**PROBLEM REQUIREMENTS**
Report every line of the listing below that contains the word "many".

**RECORDS SUPPLIED**

%%

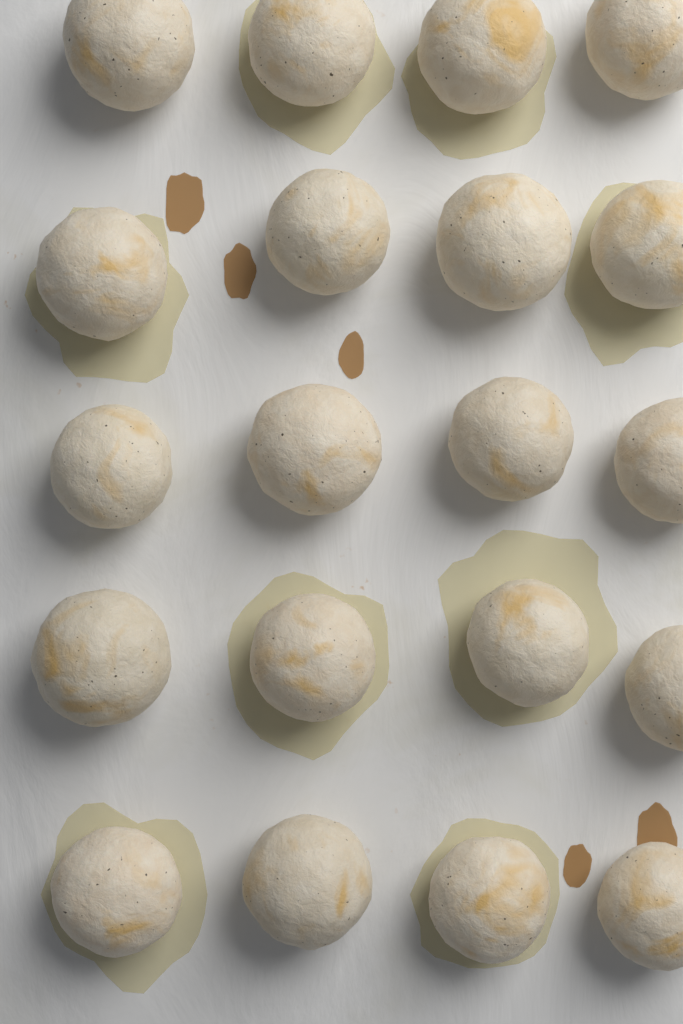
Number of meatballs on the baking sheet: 20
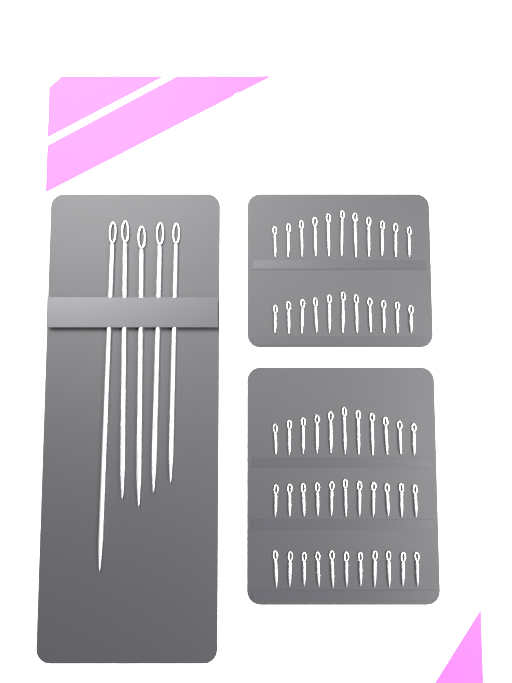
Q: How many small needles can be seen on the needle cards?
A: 55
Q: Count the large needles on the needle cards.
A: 5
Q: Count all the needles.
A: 60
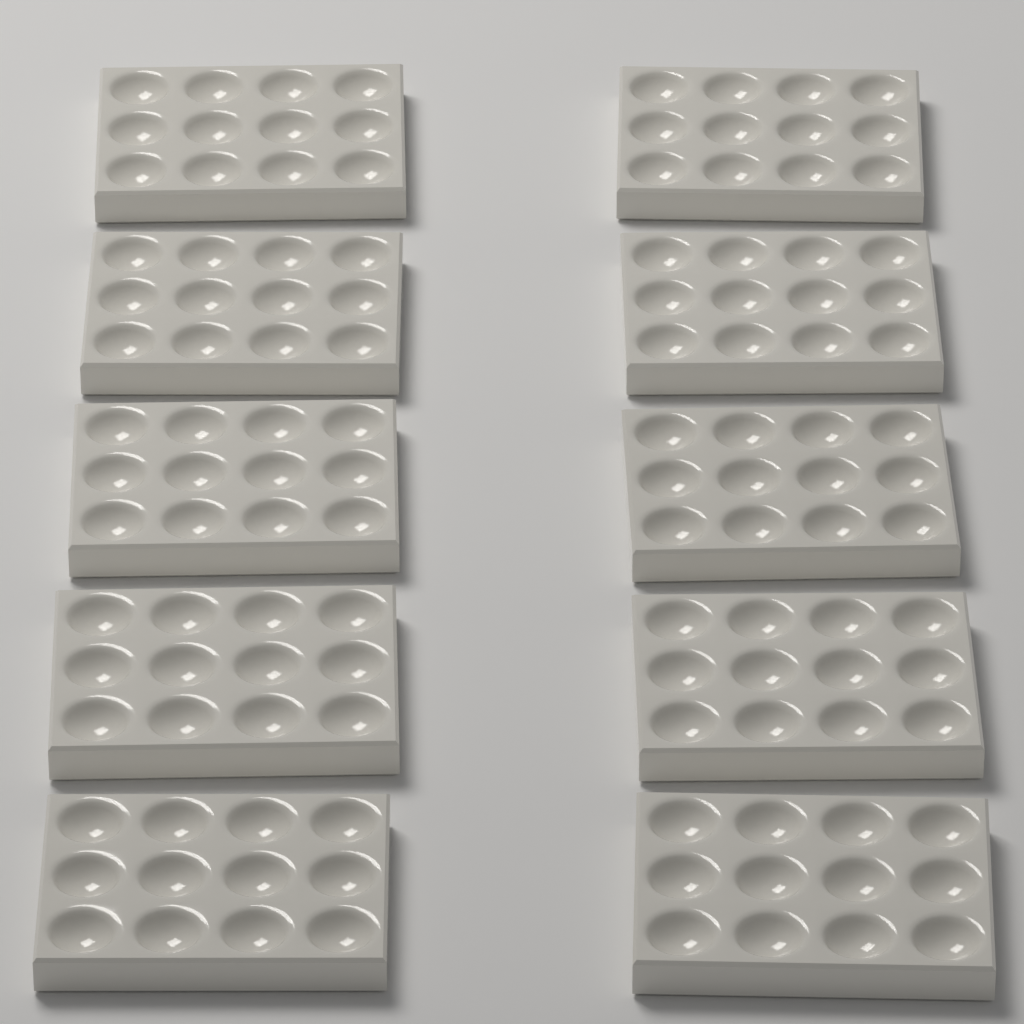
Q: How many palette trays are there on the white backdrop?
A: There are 10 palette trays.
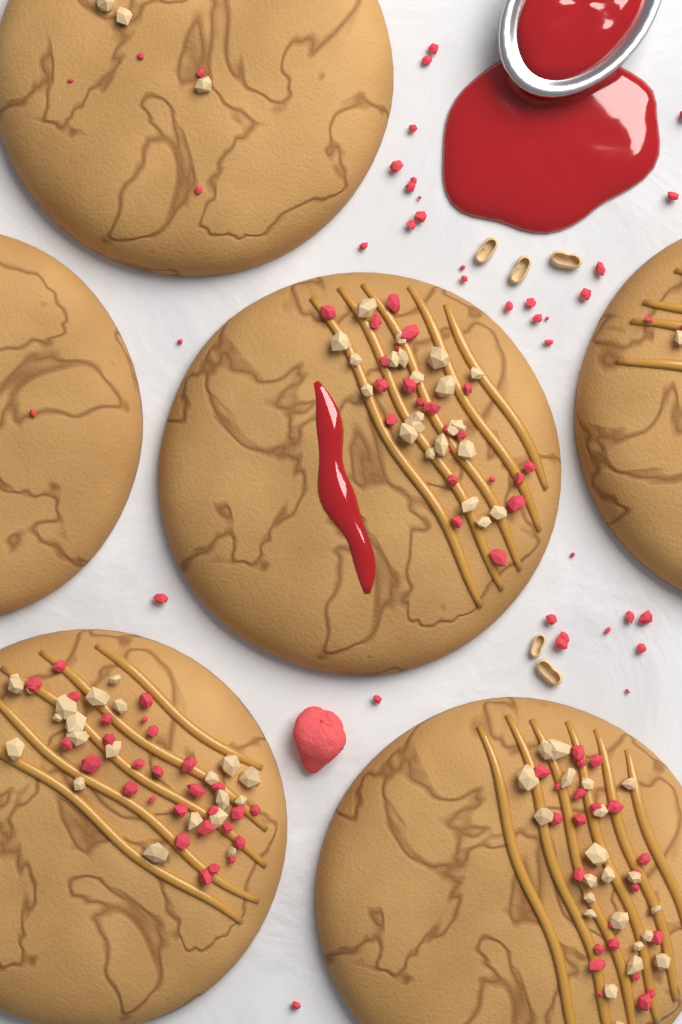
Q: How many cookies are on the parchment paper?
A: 6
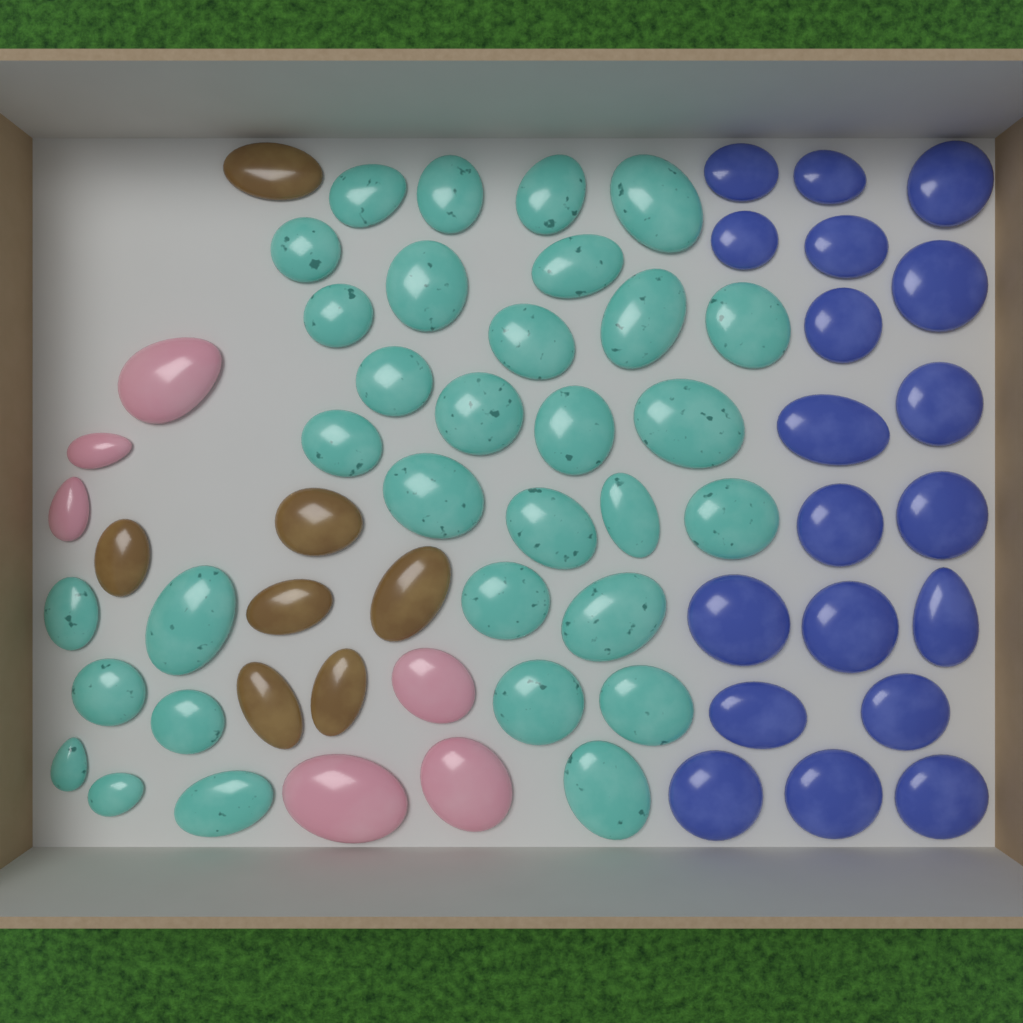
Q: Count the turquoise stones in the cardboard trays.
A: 32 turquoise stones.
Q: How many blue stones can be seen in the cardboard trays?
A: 19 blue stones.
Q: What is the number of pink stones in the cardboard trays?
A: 6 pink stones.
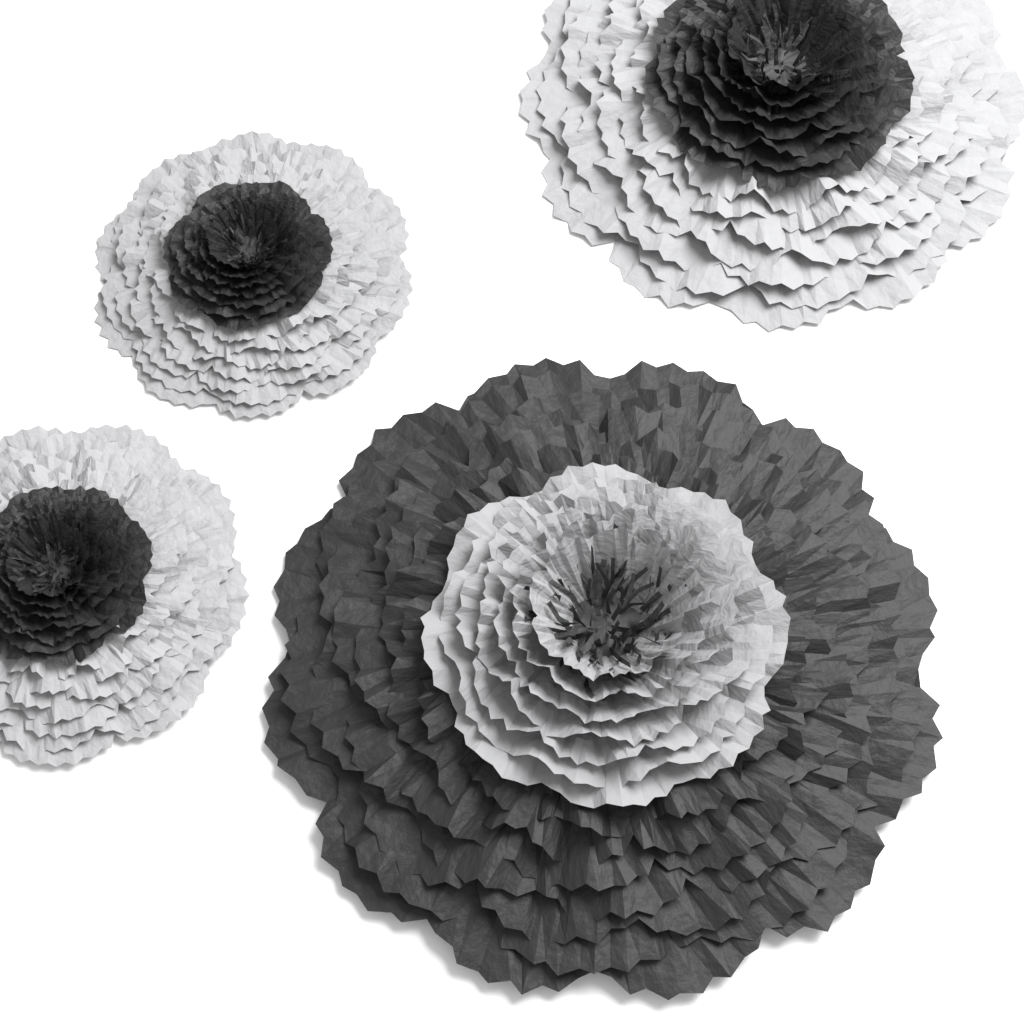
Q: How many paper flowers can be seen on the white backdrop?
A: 4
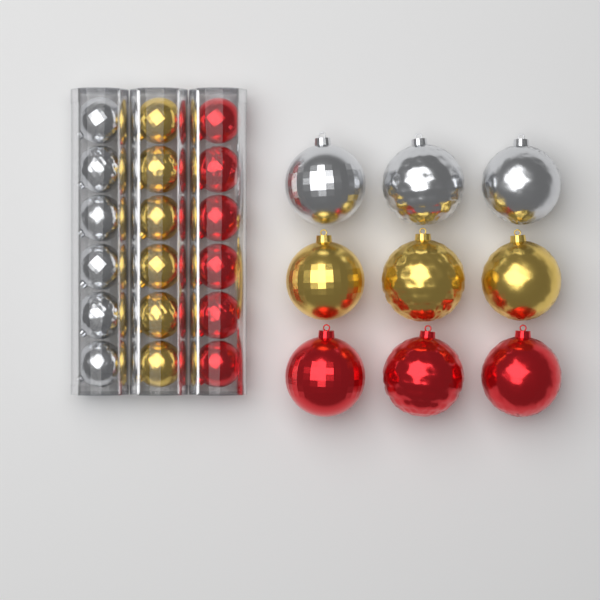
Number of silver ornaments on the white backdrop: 9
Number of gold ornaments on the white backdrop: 9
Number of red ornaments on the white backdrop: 9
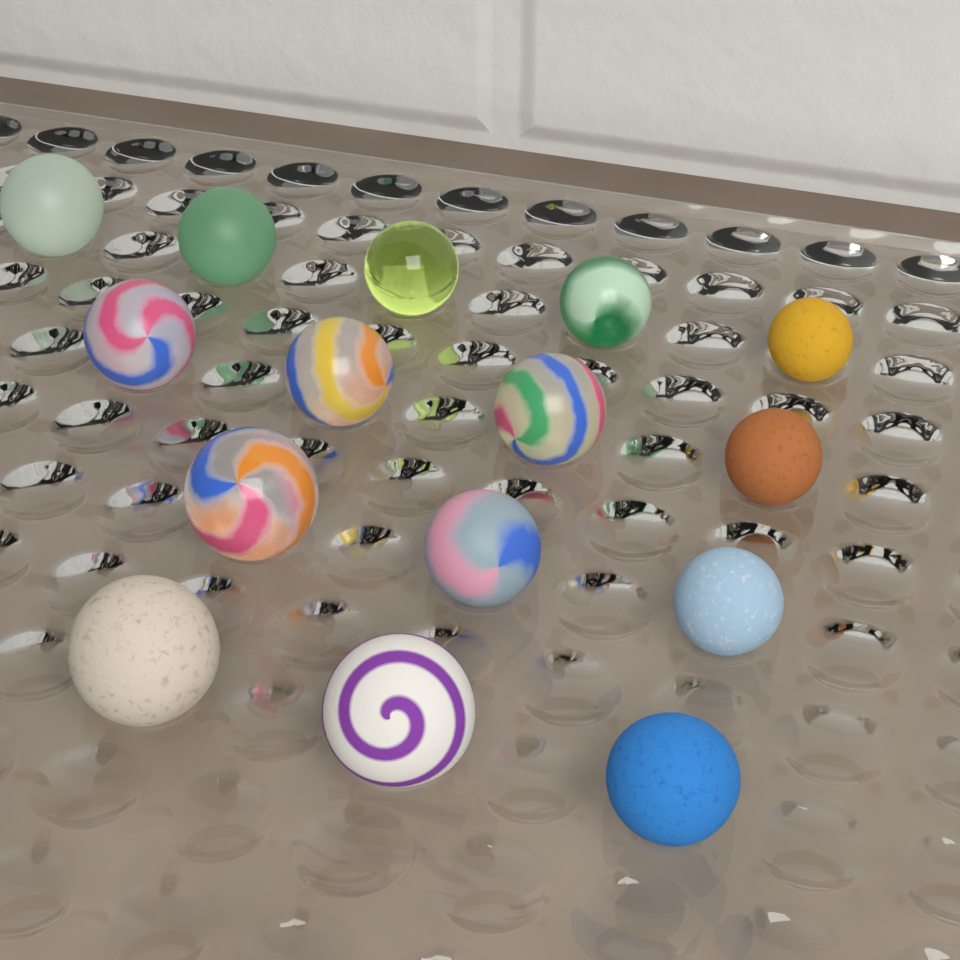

%%

**RESPONSE**
Q: How many small needles can be seen on the needle cards?
Q: How many palette trays are there on the white backdrop?
Q: How many cookies are on the parchment paper?
Q: How many blue stones can be seen in the cardboard trays?
Q: How many paper flowers can be seen on the white backdrop?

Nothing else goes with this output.